## What to produce
Number of lines below with the word "FONTAINE": give it and nothing more.

[Dataset entries]
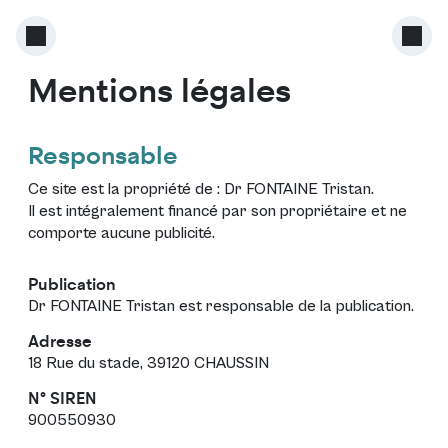
Mentions légales
Responsable
Ce site est la propriété de :
Dr FONTAINE Tristan
.
Il est intégralement financé par son propriétaire et ne
comporte aucune publicité.
Publication
Dr FONTAINE Tristan est responsable de la publication.
Adresse
18 Rue du stade, 39120 CHAUSSIN
N° SIREN
900550930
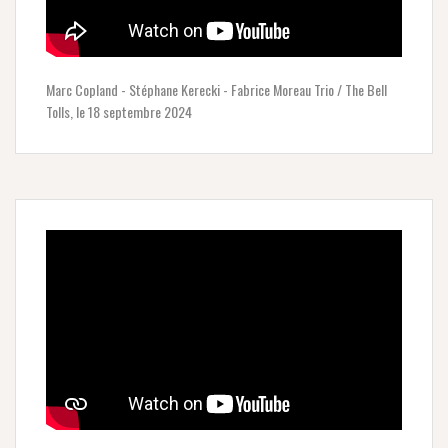
Marc Copland - Stéphane Kerecki - Fabrice Moreau Trio / The Bell
Tolls, le 18 septembre 2024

## Answer to the problem
2